## WHAT THE TASK ASKS
Restate the full listing word for word and leave the pictures out.

## DATA FOR REVIEW
═══

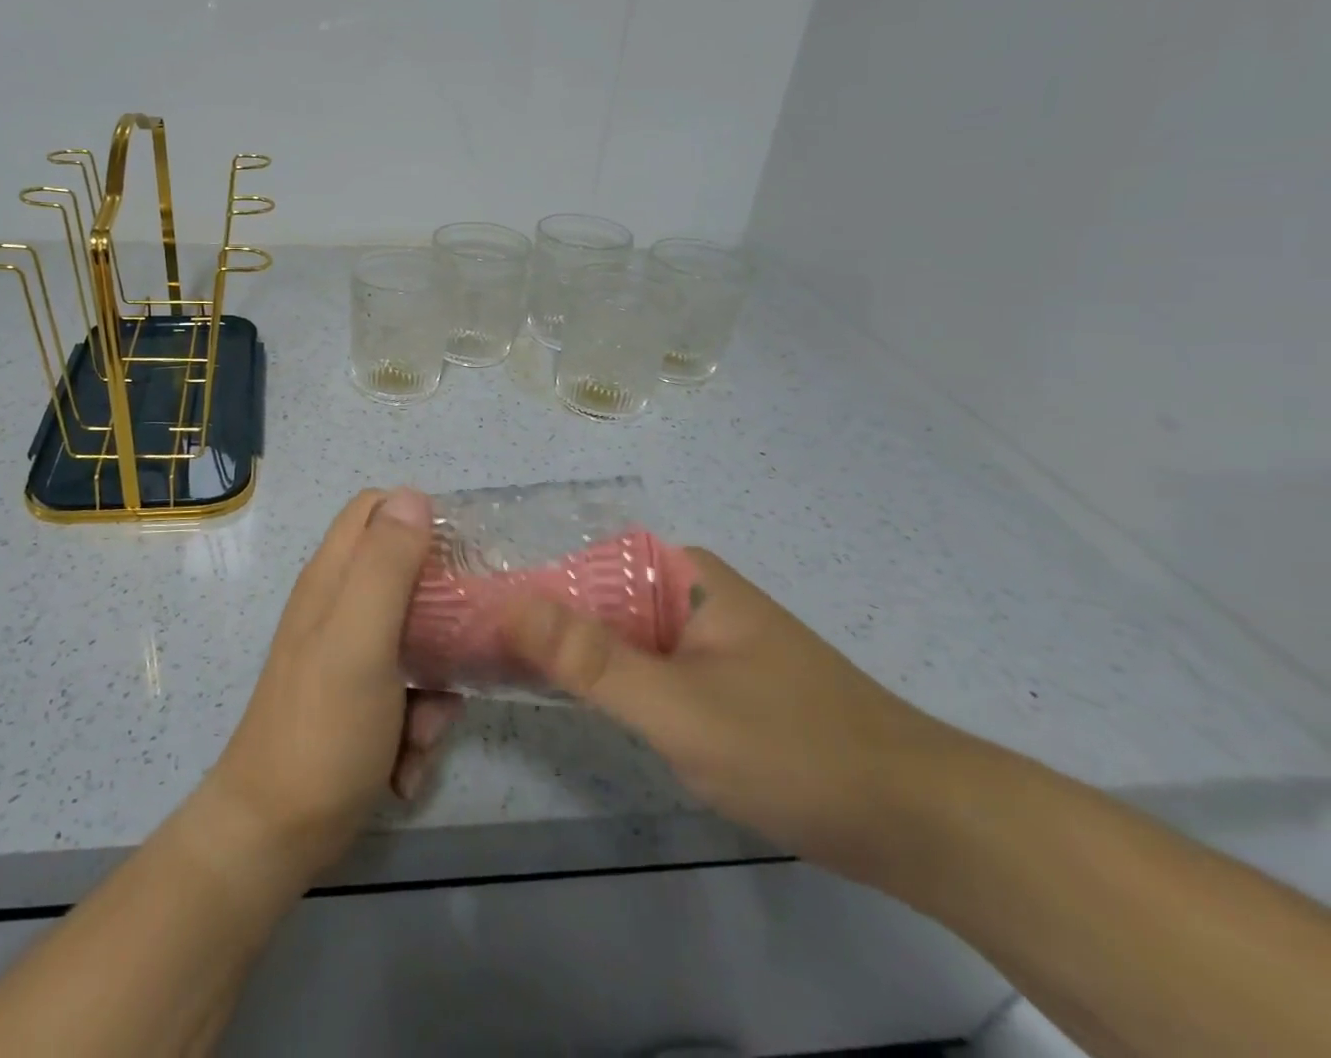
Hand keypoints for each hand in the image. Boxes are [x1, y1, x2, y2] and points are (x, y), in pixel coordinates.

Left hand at [201, 489, 460, 885]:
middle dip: (444, 618)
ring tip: (424, 727)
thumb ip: (386, 566)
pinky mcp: (360, 700)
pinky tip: (406, 764)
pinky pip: (409, 691)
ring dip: (435, 686)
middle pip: (408, 577)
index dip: (421, 519)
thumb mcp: (360, 639)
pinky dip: (418, 724)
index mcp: (333, 577)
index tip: (464, 558)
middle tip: (463, 650)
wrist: (276, 835)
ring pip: (419, 641)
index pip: (376, 509)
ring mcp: (349, 655)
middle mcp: (340, 606)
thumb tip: (413, 494)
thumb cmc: (322, 729)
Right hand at [502, 546, 961, 882]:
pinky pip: (637, 665)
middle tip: (468, 649)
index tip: (467, 616)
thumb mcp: (680, 708)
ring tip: (496, 668)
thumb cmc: (795, 749)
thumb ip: (591, 659)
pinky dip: (600, 678)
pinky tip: (562, 695)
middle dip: (536, 622)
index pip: (576, 563)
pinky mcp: (709, 677)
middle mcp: (686, 590)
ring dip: (565, 652)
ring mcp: (699, 634)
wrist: (919, 823)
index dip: (521, 587)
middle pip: (590, 597)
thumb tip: (507, 603)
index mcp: (680, 573)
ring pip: (611, 634)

═══

## RESPONSE FOR THIS EXERCISE
Hand keypoints for each hand in the image. Boxes are [x1, y1, x2, y2] and points are (x, y), in pixel coordinates.

Left hand at [201, 489, 460, 885]:
middle dip: (444, 618)
ring tip: (424, 727)
thumb ip: (386, 566)
pinky mcp: (360, 700)
pinky tip: (406, 764)
pinky pip: (409, 691)
ring dip: (435, 686)
middle pip: (408, 577)
index dip: (421, 519)
thumb mcp: (360, 639)
pinky dip: (418, 724)
index mcp: (333, 577)
index tip: (464, 558)
middle tip: (463, 650)
wrist: (276, 835)
ring pip: (419, 641)
index pip: (376, 509)
ring mcp: (349, 655)
middle mcp: (340, 606)
thumb tip: (413, 494)
thumb cmc: (322, 729)
Right hand at [502, 546, 961, 882]:
pinky pip: (637, 665)
middle tip: (468, 649)
index tip: (467, 616)
thumb mcp: (680, 708)
ring tip: (496, 668)
thumb cmc: (795, 749)
thumb ip: (591, 659)
pinky dip: (600, 678)
pinky tip: (562, 695)
middle dip: (536, 622)
index pip: (576, 563)
pinky mcp: (709, 677)
middle mcp: (686, 590)
ring dip: (565, 652)
ring mcp: (699, 634)
wrist: (919, 823)
index dip: (521, 587)
middle pip: (590, 597)
thumb tip: (507, 603)
index mcp: (680, 573)
ring pip: (611, 634)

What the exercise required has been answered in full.